Learn from HPC How to Model ML Performance Beyond FLOPS, Params, MACS, or TOPS
Learn from HPC How to Model ML Performance Beyond FLOPS, Params, MACS, or TOPS
You’ve invented a brand new model architecture and you want to show it’s the fastest architecture on the block.
Do you evaluate performance using FLOPS? MACS? Param counts? TOPS?
It turns out none of these by themselves sufficiently model performance, but fortunately the HPC community has solved this problem with a robust performance model for parallel processing!
This basic equation models total time as the sum of communication time (from network, disk, memory, cache, and register movement) and computation time (arithmetic operations):
\[total\_time = communication\_time + computation\_time\]In the case of a neural network we can model as:
\[communication\_overhead = n\_params * param\_size + data\_between\_layers\] \[communication\_time \approx \dfrac{communication\_overhead}{memory\_bandwidth}\] \[computation\_overhead = n\_ops\] \[computation\_time \approx \dfrac{computation\_overhead}{ops\_throughput}\]Data sent between layers is the sum of the tensor volume for each layer output in a network multiplied by the element size. In some cases the volume is the number of activations, but not all data transferred is due to an activation (e.g. a residual connection, concat operation, unfused bias add, projection operations, etc).
What this means is that the total time for a network is a function of memory bandwidth and arithmetic throughput. Estimating total time (inference latency) depends on a weighting between communication time and computation time. The exact weighting varies based on memory_bandwidth
and ops_throughput
of the accelerator architecture and can be derived either from first principles or estimated based on observations.
All major neural network accelerators have seen huge leaps in ops_throughput
in recent years, making computation time relatively small. Focusing on reducing communication time with networks is more important now than ever. In neural networks this means reducing network weights and the volume of tensor data sent between layers. This can occur with mechanisms like layer fusion and batch norm folding, but also applies to low arithmetic intensity layers in general.

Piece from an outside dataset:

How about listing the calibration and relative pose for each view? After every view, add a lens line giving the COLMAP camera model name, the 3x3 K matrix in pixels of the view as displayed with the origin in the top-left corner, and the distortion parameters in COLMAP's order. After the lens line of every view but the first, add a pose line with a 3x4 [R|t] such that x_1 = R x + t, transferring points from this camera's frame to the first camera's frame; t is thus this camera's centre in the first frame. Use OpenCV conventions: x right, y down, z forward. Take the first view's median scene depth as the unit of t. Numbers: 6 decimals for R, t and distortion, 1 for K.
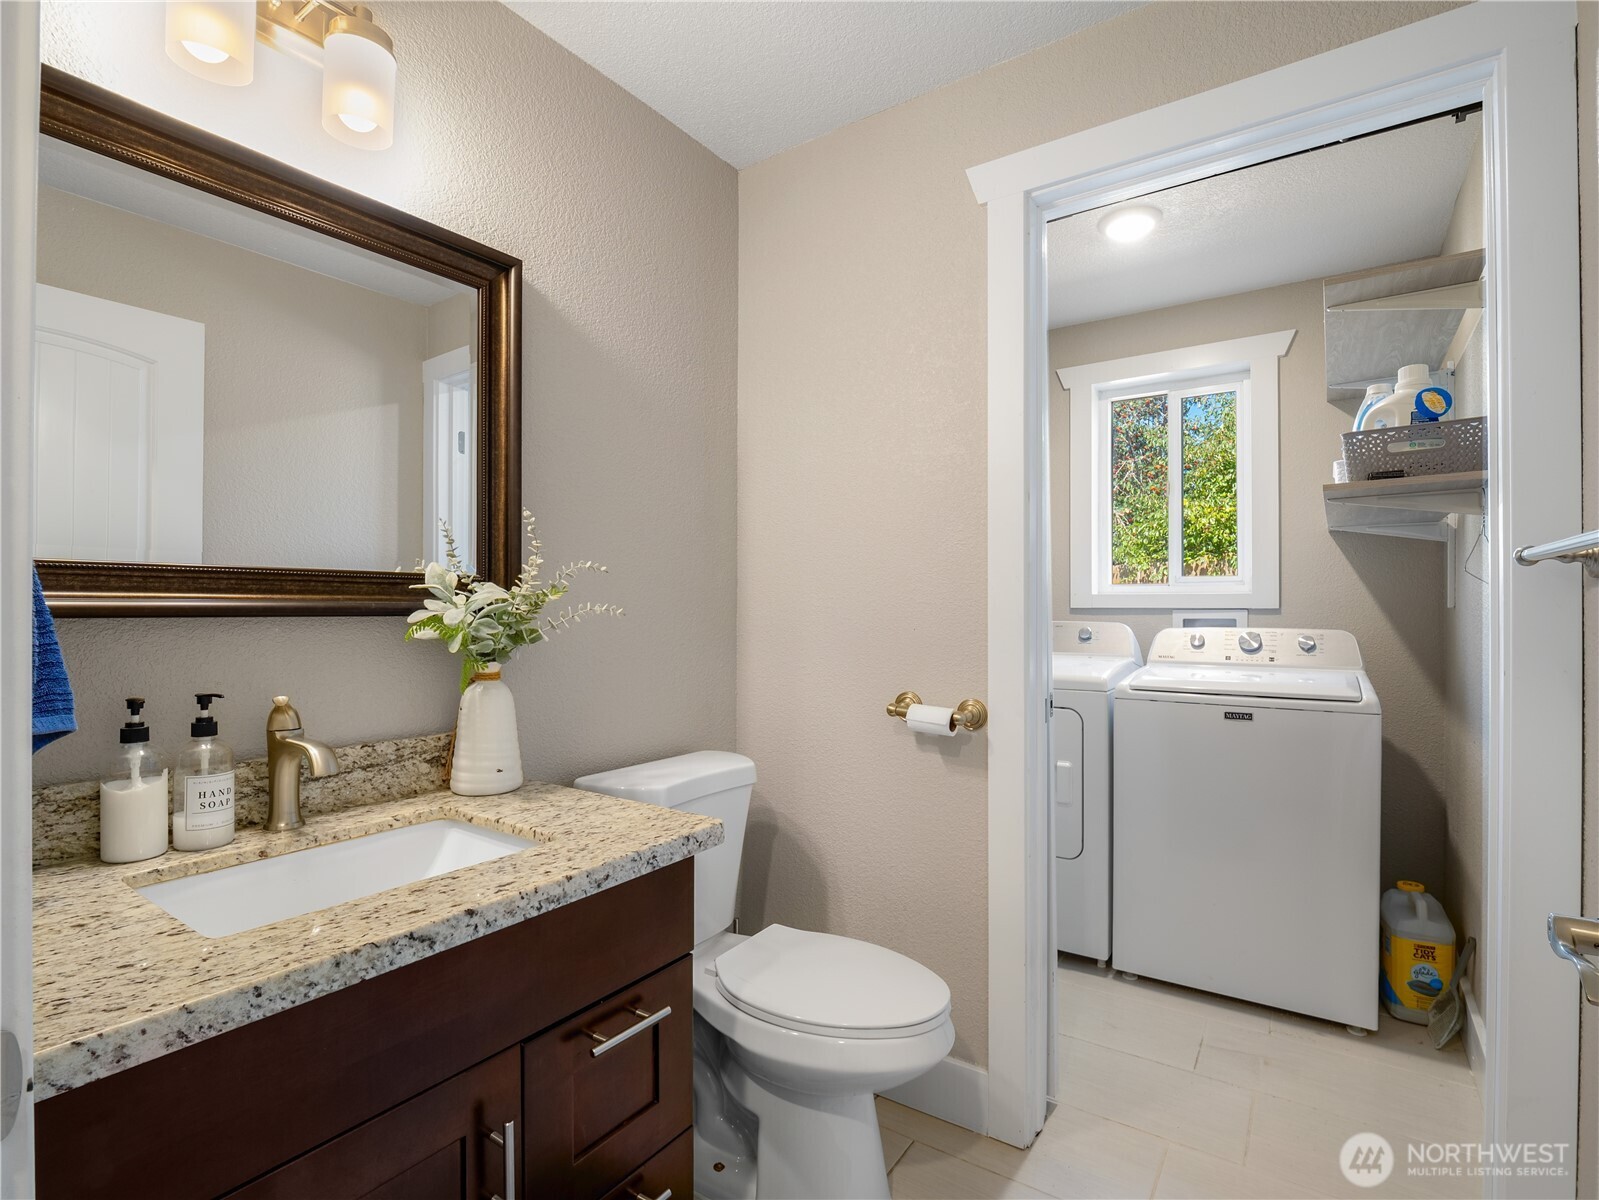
lens RADIAL K [[773.9, 0, 799.2], [0, 773.9, 606.9], [0, 0, 1]] dist [-0.015539, 0.000642]
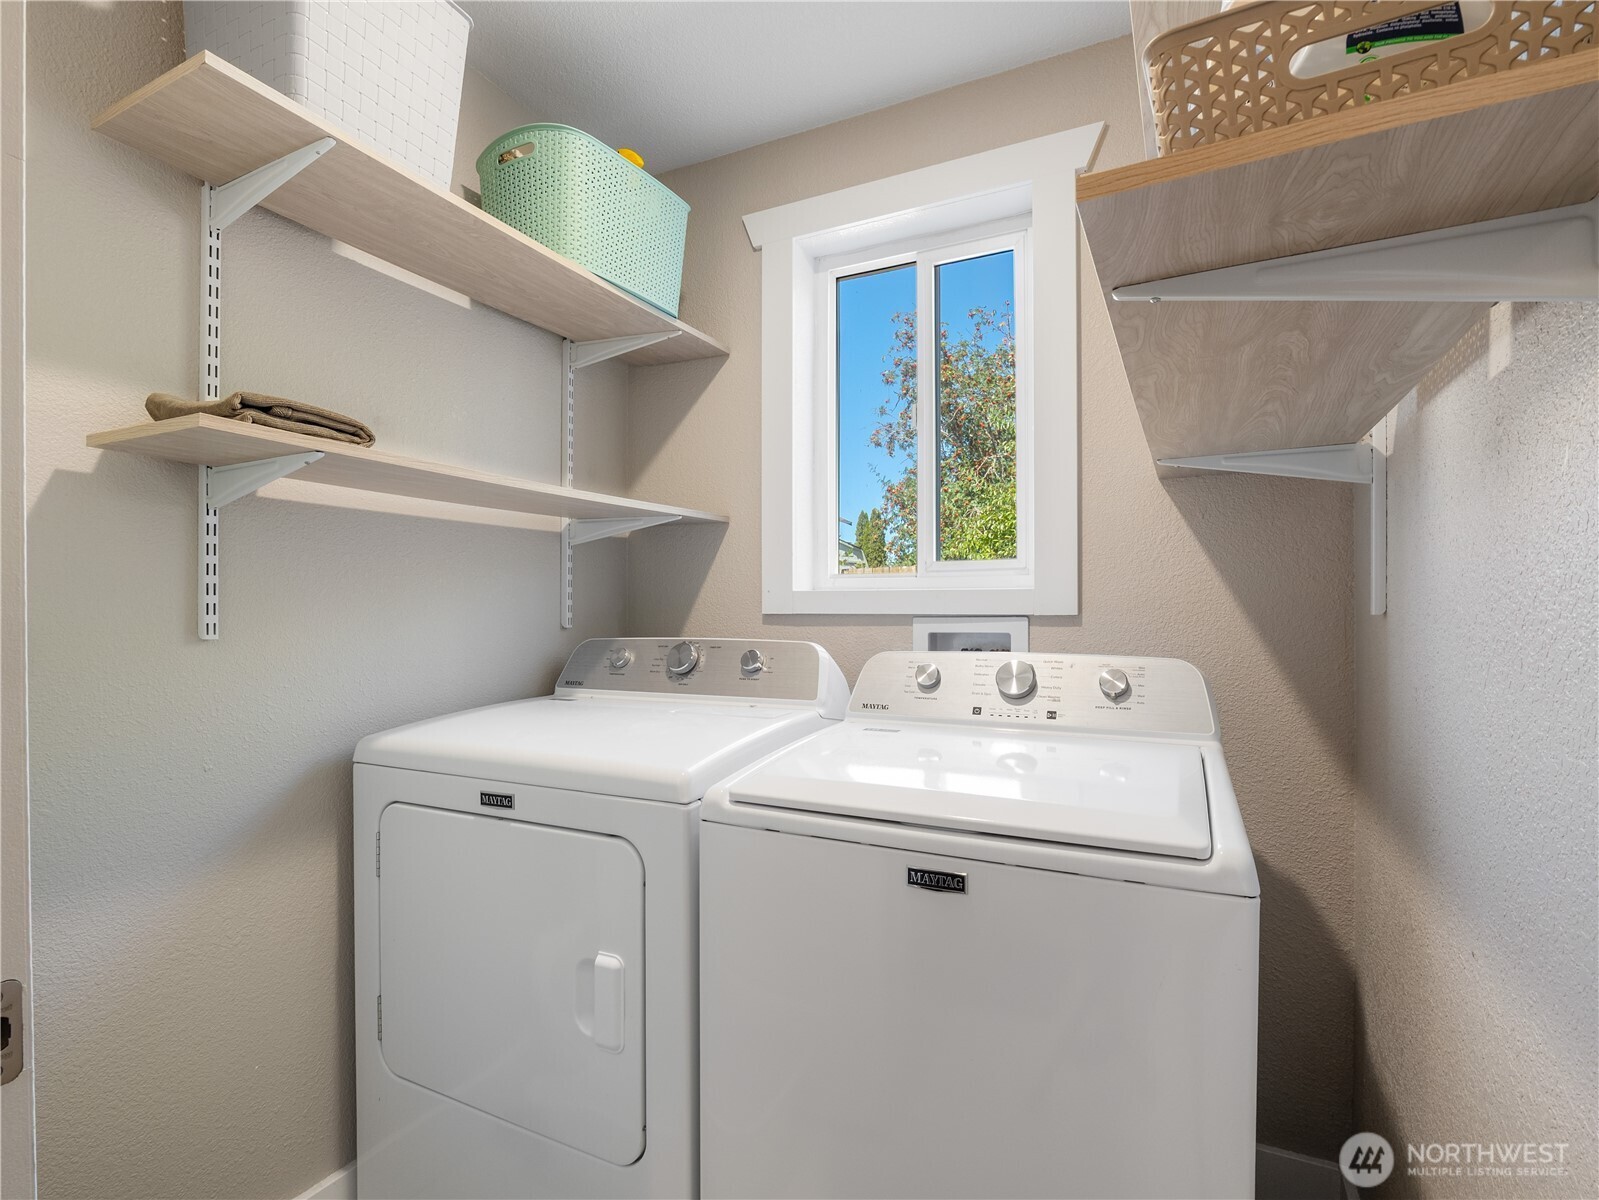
lens RADIAL K [[773.9, 0, 799.2], [0, 773.9, 608.5], [0, 0, 1]] dist [-0.015539, 0.000642]
pose [[0.990585, -0.002712, 0.136872, 0.368413], [0.002808, 0.999996, -0.000510, -0.003364], [-0.136871, 0.000889, 0.990589, 0.501107]]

For tiny microprocessors and CPUs compute time can still be a bottleneck. We were faced with compute bottlenecks with the type of small DSPs we were using at Whisper.ai. This HPC inspired performance model combining communication time and computation time is flexible enough to describe accelerator bottlenecks both for big GPUs and TPUs or tiny CPUs and DSPs.
Limitations
Like any model, this performance model can be wrong in some cases. For example in TensorFlow Lite if an op isn’t implemented by an accelerator, you could in some cases actually have that layer run on a completely different processor and incur poor ops_throughput
and even more communication time.
I started my career working in a computational neuroscience lab with spiking neural networks that effectively have 1-bit activations. 1-bit activations minimize compute and communication. Unfortunately the reality of communication within a chip means sending 1-bit of information is fairly inefficient. We may need a new performance model one day 🤓
Accelerator-Oblivious Network Architectures
Exploration of performance models like these could lead us to model architectures that are both thrifty with compute and communication time.
Today the trend seems to be kicking off a NAS for each accelerator architecture you want to use - how brutish!

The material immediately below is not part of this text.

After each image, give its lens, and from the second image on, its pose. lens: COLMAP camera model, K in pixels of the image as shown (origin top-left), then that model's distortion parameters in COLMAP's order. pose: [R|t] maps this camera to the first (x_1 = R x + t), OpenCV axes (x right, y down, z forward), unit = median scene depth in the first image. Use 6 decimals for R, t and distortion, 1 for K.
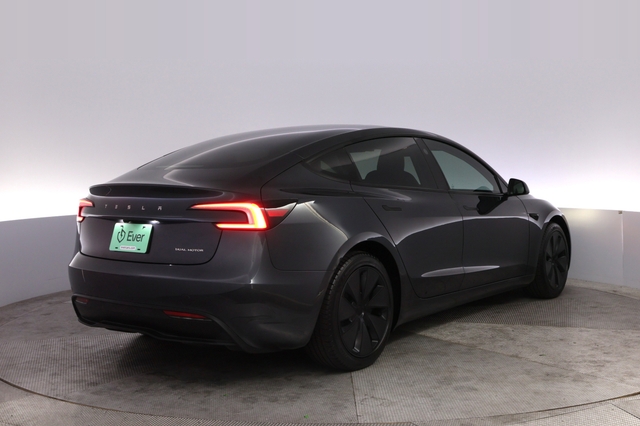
lens RADIAL K [[536.9, 0, 320.0], [0, 536.9, 213.0], [0, 0, 1]] dist [-0.001049, -0.000995]
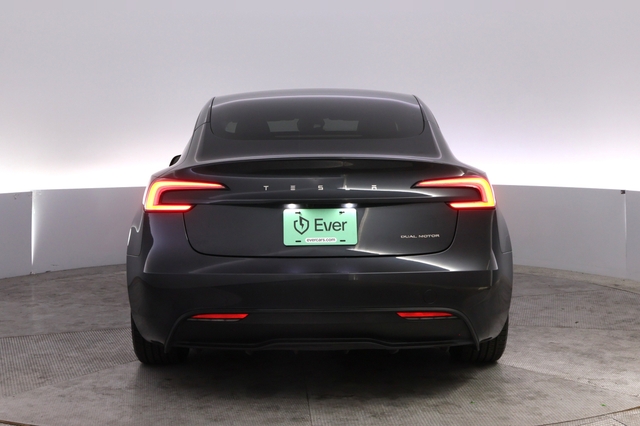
lens RADIAL K [[536.9, 0, 320.0], [0, 536.9, 213.0], [0, 0, 1]] dist [-0.001049, -0.000995]
pose [[0.897488, -0.056133, 0.437452, -0.687689], [0.033138, 0.997646, 0.060030, -0.020441], [-0.439792, -0.039380, 0.897236, 0.300895]]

Perhaps instead one day we will see network architectures with high arithmetic intensity good for many accelerators, in the limit becoming “accelerator-oblivious” (in reference to “Cache-oblivious” programming).
In the meantime, start reporting communication and computation overheads:
\[communication\_overhead = n\_params * param\_size + data\_between\_layers\] \[computation\_overhead = n\_ops\]From these numbers, anyone can plug in their own constants for ops_throughput
and memory_throughput
to estimate inference latency and pick what architecture makes sense for a given accelerator.